Mountain range in Kyrgyzstan

The Küngöy Ala-Too (Күңгөй Ала-Тоо) or the Kungey Alatau (Күнгей Алатау) is a mountain range, which forms the northern Tien Shan with Zailiyskiy Alatau.

== Description ==
The ridge runs east–west and has a length of 275 km in a straight line. It borders the basin in which Lake Issyk-Kul is located from the north (the same basin bounded by the Terskey Ala-Too ridge from the south). The width of the ridge in the highest part is about 30 km. The Zailiysky Alatau stretches parallel to the ridge from the north. The Kungey Alatau and Zailiysky Alatau are separated in the west by the valley of the Chon-Kemin, the main tributary of the Chu River, and in the east by the valley of the Chilik, a tributary of the Ili River. The Chilik-Kemin Bridge connecting the two ridges separates the Chon-Kemin and Chilik valleys. The border of Kazakhstan and Kyrgyzstan, which runs along the Zailiysky Alatau ridge in the west, passes over the Chiliko-Kemin Bridge to the Kungey Alatau ridge. Thus, the ridge to the west of the bridge is located in Kyrgyzstan, and to the east of the bridge it passes the border of Kyrgyzstan and Kazakhstan.

The range begins in the west in the area of the Boom Gorge of the Chu River, where it adjoins the Kyrgyz Ala-Too. The Kungey Alatau in the easterly direction sharply gains height and in the area of the upper reaches of the Dure river reaches a height of 4,000 m. Here begins the highest central part of the ridge. The highest point is Choktal - 4,771 m, to the east of which is the Boztyri peak (4,323 m). Here the Kumbel ridge leads off in a southeasterly direction.
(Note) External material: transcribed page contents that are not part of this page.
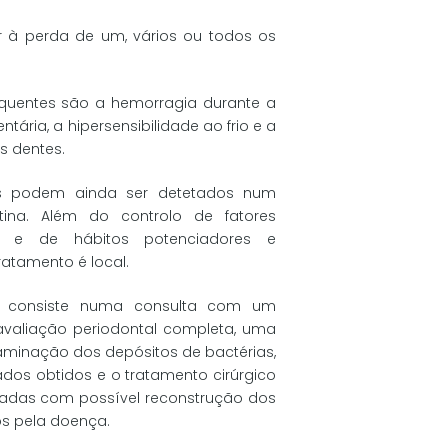
 à perda de um, vários ou todos os
requentes são a hemorragia durante a
ária, a hipersensibilidade ao frio e a
s dentes.
is podem ainda ser detetados num
tina. Além do controlo de fatores
es e de hábitos potenciadores e
ratamento é local.
to consiste numa consulta com um
 avaliação periodontal completa, uma
aminação dos depósitos de bactérias,
dos obtidos e o tratamento cirúrgico
ladas com possível reconstrução dos
os pela doença.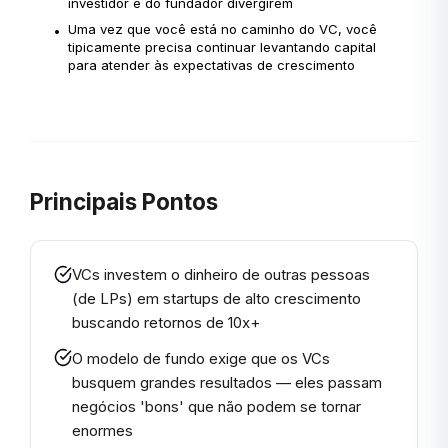
investidor e do fundador divergirem
Uma vez que você está no caminho do VC, você
•
tipicamente precisa continuar levantando capital
para atender às expectativas de crescimento
Principais Pontos
VCs investem o dinheiro de outras pessoas
(de LPs) em startups de alto crescimento
buscando retornos de 10x+
O modelo de fundo exige que os VCs
busquem grandes resultados — eles passam
negócios 'bons' que não podem se tornar
enormes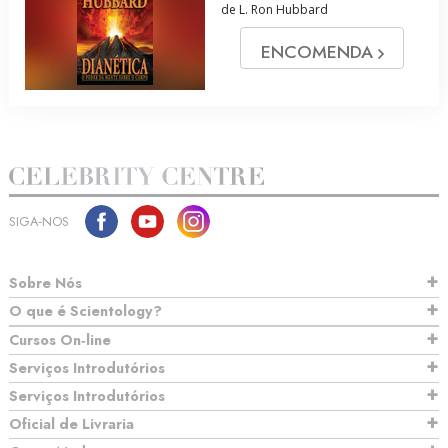
de L. Ron Hubbard
ENCOMENDA
SIGA‑NOS
Sobre Nós
O que é Scientology?
Cursos On‑line
Serviços Introdutórios
Serviços Introdutórios
Oficial de Livraria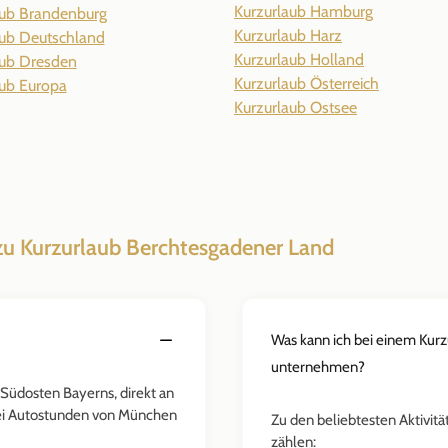
Kurzurlaub Hamburg
aub Brandenburg
Kurzurlaub Harz
aub Deutschland
Kurzurlaub Holland
aub Dresden
Kurzurlaub Österreich
aub Europa
Kurzurlaub Ostsee
zu Kurzurlaub Berchtesgadener Land
Was kann ich bei einem Kur
unternehmen?
 Südosten Bayerns, direkt an
wei Autostunden von München
Zu den beliebtesten Aktivit
zählen: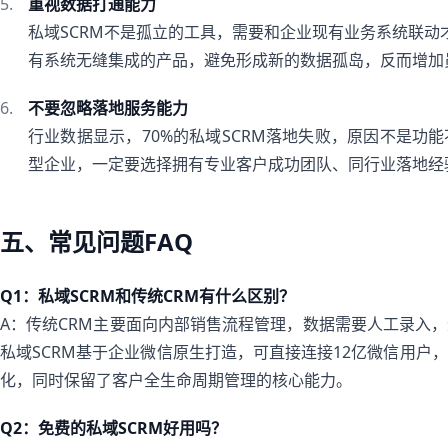
重视数据打通能力
私域SCRM不是孤立的工具，需要和企业现有业务系统联动
有系统无缝集成的产品，避免形成新的数据孤岛，反而增加
不要忽略落地服务能力
行业数据显示，70%的私域SCRM落地失败，原因不是功
型企业，一定要选择拥有专业客户成功团队、同行业落地经
五、常见问题FAQ
Q1：私域SCRM和传统CRM有什么区别？
A：传统CRM主要面向内部销售流程管理，数据需要人工录入
私域SCRM基于企业微信原生打造，可直接连接12亿微信用户
化，同时保留了客户全生命周期管理的核心能力。
Q2：免费的私域SCRM好用吗？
The largest river of the southern slope of the Kungey Alatau, Chon-Ak-Suu, which flows into Issyk-Kul, begins at this point and flows in an easterly direction, so that the northern slope of its valley is the main ridge of the Kungey Alatau, and the southern ridge of the Kumbel. Then the Chon-Ak-Suu valley turns to the south and enters the Semyonovsky gorge. From the Keminsky peak massif (4,643 m), the Chiliko-Kemin Bridge runs to the north-west. East of Tchaikovsky peak (4,687 m), the ridge descends and passes into the syrty.
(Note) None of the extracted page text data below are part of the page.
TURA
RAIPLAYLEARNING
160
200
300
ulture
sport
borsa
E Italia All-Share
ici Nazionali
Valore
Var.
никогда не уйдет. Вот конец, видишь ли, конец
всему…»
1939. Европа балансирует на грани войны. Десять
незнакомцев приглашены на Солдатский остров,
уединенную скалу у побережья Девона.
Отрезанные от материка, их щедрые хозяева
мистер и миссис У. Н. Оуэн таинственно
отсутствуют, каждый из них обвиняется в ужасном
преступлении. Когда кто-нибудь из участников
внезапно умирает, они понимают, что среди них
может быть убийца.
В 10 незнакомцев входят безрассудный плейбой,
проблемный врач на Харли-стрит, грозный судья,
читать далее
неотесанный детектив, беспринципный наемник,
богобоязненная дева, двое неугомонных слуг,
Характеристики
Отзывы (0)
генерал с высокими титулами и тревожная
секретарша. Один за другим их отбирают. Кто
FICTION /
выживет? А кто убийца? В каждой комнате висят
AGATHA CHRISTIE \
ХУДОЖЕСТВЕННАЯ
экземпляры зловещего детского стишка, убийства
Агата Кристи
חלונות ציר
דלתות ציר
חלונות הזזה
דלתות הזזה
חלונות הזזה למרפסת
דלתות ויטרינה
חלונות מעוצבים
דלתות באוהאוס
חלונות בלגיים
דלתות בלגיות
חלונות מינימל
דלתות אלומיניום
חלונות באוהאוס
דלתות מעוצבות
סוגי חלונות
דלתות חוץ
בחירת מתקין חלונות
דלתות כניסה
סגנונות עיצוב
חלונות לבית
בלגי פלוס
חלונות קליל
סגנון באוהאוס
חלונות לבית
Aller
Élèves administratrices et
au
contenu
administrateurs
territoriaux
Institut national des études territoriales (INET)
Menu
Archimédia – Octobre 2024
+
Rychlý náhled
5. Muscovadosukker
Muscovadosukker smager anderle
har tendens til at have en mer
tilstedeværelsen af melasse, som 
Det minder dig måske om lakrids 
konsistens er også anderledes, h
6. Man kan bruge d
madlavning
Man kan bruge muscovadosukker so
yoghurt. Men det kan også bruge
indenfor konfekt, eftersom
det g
The climate of the Northern Tien Shan is continental. The coldest month is January, and the warmest is July. At low altitudes, there is a forest (mainly Tien Shan spruce), and then from 2,800 to 3,600 meters there is a subalpine zone, even higher — glaciers.
Here there are four of the most famous and visited lakes of the Almaty Region: three Kolsay lakes and Lake Kaindy in the gorges of the Kolsay and the Kaindy.

The Kungey ridge is interesting in mountaineering terms, as a little "conquered" ridge. Of the 150 peaks of the range, only 40 were conquered. Climbers have never visited the 75 km section from the Zharbulak river valley to the Talda valley.